More recently, hydrangeas have seen increasingly popularity when used as dried flowers. Artificial hydrangeas can be used to similar effect. The globe-like shape pictured above is known as a mophead, consisting of a number of small flower clusters. This hydrangea is the most commonly recognised form but there are others too: the panicle – characterised by its long, cone-shaped flower cluster – and the lacecap – holding a flatter cluster of what appear to be tiny flowers surrounded by an array of slightly larger blooms.
4. Maple Foliage
A Must Have For The Autumn Season
Whether it’s an addition to an autumn flower arrangement or the sole piece of your floral home decor, maple foliage is a great go-to for the autumn season. These relaxed leaves add texture and movement to floristry designs, whilst the red hues, orangey-brown tones and crisp yellows replicate the natural cycle of the seasons. Style stems in vases around the home with similarly toned bud sprays for an autumn bouquet or centrepiece. Decorate windowsills, beams and doors with artificial garlands and wreaths in autumn and maple colours that can be used throughout the autumn and winter seasons year after year.
The Lily of the Nile
Native to South Africa, the agapanthus is one of our most showy autumn flowers, characterised by its tall stem and spray of trumpet shaped petal forms. This beautiful perennial (flowering in the same season year after year) blooms from late spring into the beginning of autumn. So, if you’re thinking about using agapanthus to decorate your home, October is the month to do it. Known commonly as the 'Lily of the Nile' due to the elegant lily-like shape of its flowers, this autumn stem comes in shades of blue, white or violet blue. Artificial agapanthus look beautiful styled together with matching stems in autumn floral arrangements, but can be styled in a clear glass vase with artificial eucalyptus to recreate the refreshing look above.
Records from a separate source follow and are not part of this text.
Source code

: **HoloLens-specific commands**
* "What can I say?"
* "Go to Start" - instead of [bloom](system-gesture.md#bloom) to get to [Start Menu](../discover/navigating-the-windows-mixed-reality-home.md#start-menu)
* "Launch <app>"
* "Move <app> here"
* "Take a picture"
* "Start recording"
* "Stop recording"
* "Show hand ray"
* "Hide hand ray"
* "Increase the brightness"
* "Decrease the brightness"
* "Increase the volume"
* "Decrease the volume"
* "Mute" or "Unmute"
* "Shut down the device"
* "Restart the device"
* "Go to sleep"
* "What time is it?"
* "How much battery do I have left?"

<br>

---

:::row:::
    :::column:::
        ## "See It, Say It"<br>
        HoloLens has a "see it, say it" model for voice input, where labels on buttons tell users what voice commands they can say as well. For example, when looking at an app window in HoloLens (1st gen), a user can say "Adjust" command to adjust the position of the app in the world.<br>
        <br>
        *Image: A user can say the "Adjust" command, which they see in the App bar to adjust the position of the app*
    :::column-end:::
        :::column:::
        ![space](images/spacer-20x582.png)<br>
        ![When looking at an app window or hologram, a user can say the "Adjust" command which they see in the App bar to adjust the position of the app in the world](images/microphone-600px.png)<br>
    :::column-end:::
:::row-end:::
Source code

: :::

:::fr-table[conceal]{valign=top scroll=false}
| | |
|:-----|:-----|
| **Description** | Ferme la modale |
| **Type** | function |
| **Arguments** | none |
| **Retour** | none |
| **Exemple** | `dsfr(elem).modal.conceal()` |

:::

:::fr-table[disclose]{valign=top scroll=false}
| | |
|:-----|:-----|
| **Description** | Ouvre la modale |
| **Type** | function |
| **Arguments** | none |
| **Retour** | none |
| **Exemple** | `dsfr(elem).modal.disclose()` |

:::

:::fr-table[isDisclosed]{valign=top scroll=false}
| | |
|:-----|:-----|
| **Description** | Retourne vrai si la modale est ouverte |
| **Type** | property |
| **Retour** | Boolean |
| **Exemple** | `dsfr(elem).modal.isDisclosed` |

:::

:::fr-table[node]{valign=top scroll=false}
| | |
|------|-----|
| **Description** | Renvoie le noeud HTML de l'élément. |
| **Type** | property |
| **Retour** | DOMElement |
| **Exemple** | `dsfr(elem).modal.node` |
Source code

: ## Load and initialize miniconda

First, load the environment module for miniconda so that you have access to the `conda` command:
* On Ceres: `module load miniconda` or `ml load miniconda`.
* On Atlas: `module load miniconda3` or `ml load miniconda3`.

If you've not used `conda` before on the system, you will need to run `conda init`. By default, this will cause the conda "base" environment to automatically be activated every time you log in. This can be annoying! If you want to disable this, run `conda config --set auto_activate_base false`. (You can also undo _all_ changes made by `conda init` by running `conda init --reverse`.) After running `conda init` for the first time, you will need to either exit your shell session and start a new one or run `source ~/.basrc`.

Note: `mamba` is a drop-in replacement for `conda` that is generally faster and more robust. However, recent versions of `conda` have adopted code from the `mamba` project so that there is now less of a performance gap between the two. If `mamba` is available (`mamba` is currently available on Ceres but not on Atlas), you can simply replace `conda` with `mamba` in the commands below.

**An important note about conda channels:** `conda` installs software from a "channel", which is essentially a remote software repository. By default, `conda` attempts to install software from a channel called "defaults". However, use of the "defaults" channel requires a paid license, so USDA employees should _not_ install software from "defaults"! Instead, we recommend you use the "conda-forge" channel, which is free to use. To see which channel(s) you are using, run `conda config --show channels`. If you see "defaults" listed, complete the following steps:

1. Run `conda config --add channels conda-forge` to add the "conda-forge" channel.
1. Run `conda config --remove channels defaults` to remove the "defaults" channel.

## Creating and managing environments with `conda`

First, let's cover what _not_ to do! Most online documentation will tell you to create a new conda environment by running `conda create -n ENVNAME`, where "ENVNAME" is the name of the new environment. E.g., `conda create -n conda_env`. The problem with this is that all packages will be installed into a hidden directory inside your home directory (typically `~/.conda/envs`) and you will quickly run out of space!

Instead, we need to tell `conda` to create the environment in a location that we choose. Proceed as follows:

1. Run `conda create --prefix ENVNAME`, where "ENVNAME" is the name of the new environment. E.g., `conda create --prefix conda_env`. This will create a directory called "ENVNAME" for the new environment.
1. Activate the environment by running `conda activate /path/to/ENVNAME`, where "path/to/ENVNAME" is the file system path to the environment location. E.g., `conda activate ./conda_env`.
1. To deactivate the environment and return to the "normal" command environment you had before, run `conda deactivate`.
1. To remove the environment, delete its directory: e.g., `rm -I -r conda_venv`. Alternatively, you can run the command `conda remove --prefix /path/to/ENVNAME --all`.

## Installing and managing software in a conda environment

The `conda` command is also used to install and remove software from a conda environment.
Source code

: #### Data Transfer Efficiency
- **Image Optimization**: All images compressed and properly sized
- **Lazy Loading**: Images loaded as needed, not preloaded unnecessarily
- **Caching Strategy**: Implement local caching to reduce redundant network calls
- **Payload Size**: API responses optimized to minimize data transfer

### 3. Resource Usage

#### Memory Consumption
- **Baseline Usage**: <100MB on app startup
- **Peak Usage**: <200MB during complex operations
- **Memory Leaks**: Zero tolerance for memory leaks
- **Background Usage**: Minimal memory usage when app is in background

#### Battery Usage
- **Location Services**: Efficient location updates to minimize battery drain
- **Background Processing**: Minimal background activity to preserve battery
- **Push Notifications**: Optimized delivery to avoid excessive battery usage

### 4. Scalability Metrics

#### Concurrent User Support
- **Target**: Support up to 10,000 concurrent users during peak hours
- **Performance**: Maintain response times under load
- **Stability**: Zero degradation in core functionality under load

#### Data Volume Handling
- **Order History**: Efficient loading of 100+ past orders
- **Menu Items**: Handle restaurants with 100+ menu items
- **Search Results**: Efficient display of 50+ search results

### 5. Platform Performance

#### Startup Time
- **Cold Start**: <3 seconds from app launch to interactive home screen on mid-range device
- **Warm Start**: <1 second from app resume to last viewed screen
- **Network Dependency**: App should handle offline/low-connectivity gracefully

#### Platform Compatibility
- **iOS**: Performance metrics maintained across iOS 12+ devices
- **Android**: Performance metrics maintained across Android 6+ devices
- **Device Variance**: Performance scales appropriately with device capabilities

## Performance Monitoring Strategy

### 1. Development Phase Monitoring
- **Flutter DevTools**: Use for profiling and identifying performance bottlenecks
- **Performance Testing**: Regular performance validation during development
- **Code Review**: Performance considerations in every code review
An Autumnal Berry-Like Spray
Rosehips certainly have an autumnal if not festive feel. These spectacular sprays are formed once the rose has bloomed and it’s petals have fallen. What’s left then begins to ripen and becomes a seed-like form characterised by a red and pulpy appearance. Sound delicious? That’s because rosehips are actually edible! They are very nutritious and are used treat illnesses such as flu and arthritis pain.
Rosehip Wreaths & Garlands
We love the way Jennifer from Three Dogs in a Garden has used natural rosehip sprays to create an autumnal wreath. In the run up to Christmas, she also suggests that rosehip stems ‘look quite festive’ in ‘little vintage bottles’. Real rosehips are ideal but artificial rosehips work just as well in colours of red and green, creating an autumnal decoration with a festive twist to enjoy for years to come.